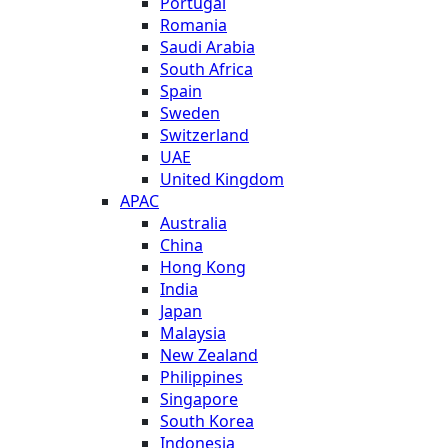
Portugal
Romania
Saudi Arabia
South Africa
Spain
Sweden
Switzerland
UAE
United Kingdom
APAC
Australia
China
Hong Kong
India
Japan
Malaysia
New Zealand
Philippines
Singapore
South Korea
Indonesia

────────────────────────────────────────

ACTION ITEM:
Can you write out the lines above again, renaming "UAE" to "United Arab Emirates" and keeping everything else the same, but without the pictures?

WRITTEN ANSWER:
Portugal
Romania
Saudi Arabia
South Africa
Spain
Sweden
Switzerland
United Arab Emirates
United Kingdom
APAC
Australia
China
Hong Kong
India
Japan
Malaysia
New Zealand
Philippines
Singapore
South Korea
Indonesia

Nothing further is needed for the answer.